In a surprise twist, by the way, we now have some evidence of negative vaccine efficacy against infection (see here or here). Now, these results could just be due to sampling biases. But we shouldn’t rule out that unexpected things might be happening to people’s immune systems as a result of vaccination.
For example, according to this study, mice that were pre-exposed to LNPs5 were more resistant to flu but less resistant to the yeast Candida albicans. This is very surprising, and we should expect that we’ll continue to learn surprising things about the mammalian immune system.
The bigger point is that any certainty about these matters was always unjustified, as things were changing quickly as the virus evolved and/or vaccine efficacy devolved. Any rationale for mandating vaccines was therefore based on seriously shaky ground. And this was true even without getting into the evidence that these vaccines have a horrible safety profile (more here).
Despite all this, our government fully signaled that it would treat the science as settled on these matters, as it barreled ahead with draconian measures to coerce people into getting vaccinated. On top of that, dissenting voices were punished or censored.
Where we are today
Although some of the vaccine mandates that the Biden administration imposed were later rolled back, to this day, we still have a vaccine requirement to enter the country for non-citizens, and we still have vaccine mandates for healthcare workers and government employees, including the military.
Moreover, many universities are still mandating vaccines, and some even require boosters (examples here, here, here, here, and here), despite the fact that the young are very unlikely to have bad outcomes from COVID-19, and have the most to lose from adverse effects from the vaccines.
I hope this era of lunacy gets reflected accurately in the history books. Hopefully this timeline makes it easier for that to happen.
“Ct” stands for “cycle threshold.” During PCR, you are taking a small amount of nucleic acid (like RNA or DNA) and amplifying that small amount of starting material. You do that by running multiple “cycles” where with each cycle you have amplified it more.

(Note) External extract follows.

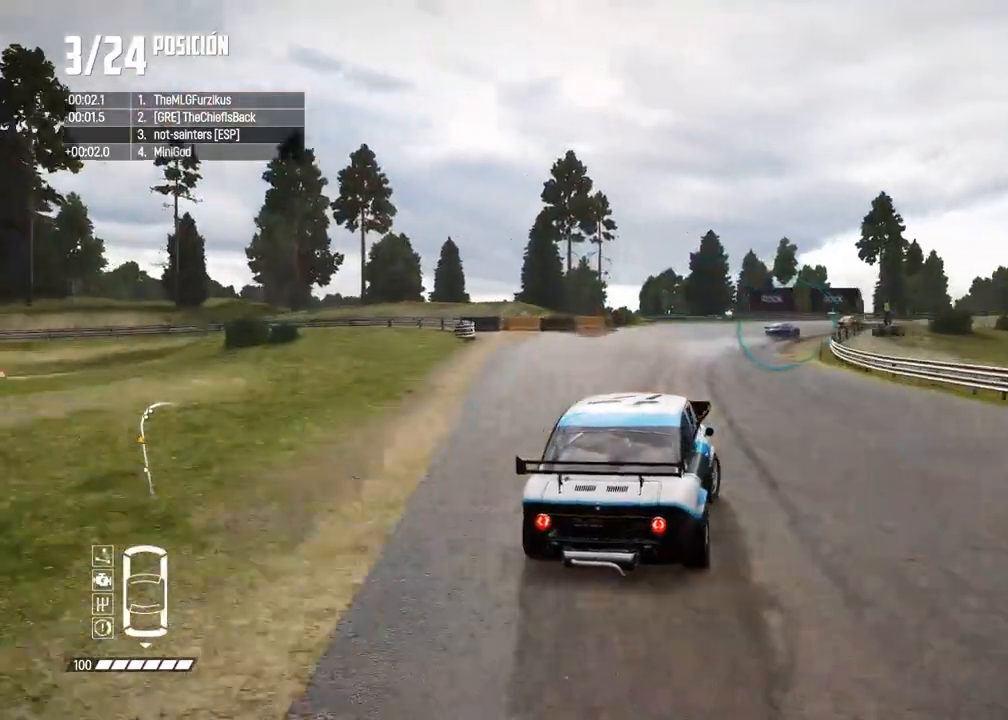
{"buttons": ["R2"], "left_stick": "right", "right_stick": "center", "events": [[33, "X", "down"], [50, "L2", "up"], [100, "X", "up"], [117, "left_stick", "center"], [133, "right_stick", "center"], [333, "R2", "down"], [383, "left_stick", "right"], [433, "R2", "up"], [500, "R2", "down"]]}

Ct value is the number of cycles required for the signal to cross a certain threshold. It’s inversely proportional to the amount of starting material in the sample. So a lower Ct value means that there was more nucleic acid present.
The symptoms did differ between the vaccinated and unvaccinated however:
Specifically, rhinorrhea and nasal congestion were significantly more frequent in vaccinated HCWs, while cough and fever were more common albeit not significantly in non-vaccinated subjects. Of note, when the three partially vaccinated cases were excluded from the analysis, no significant difference in these results occurred, with the exception of cough, which was less frequent in the vaccinated HCWs than in the non-vaccinated ones, in a statistically significant way.
A potential confounder here was that the median age of the vaccinated (56) was higher than in the unvaccinated (39.5). However, it’s unclear whether age affects viral load (see here).
I’ve heard people make the argument that vaccine efficacy against severe disease still led to a public benefit because it would reduce overcrowding in hospitals. I could maybe understand this more at the beginning of the pandemic but by this time there was plenty of time to ramp up hospital capacity.
Regarding the steelmanning of mandates, the goalpost shifted to include "reducing severe disease = freeing up overburdened hospital resources". Tenuous at best and a major slippery slope, but many mandate supporters did not hesitate to go here once the transmission case became weak.
Big time kudos and thanks.. timelines are so helpful & this such a beautifully referenced resource!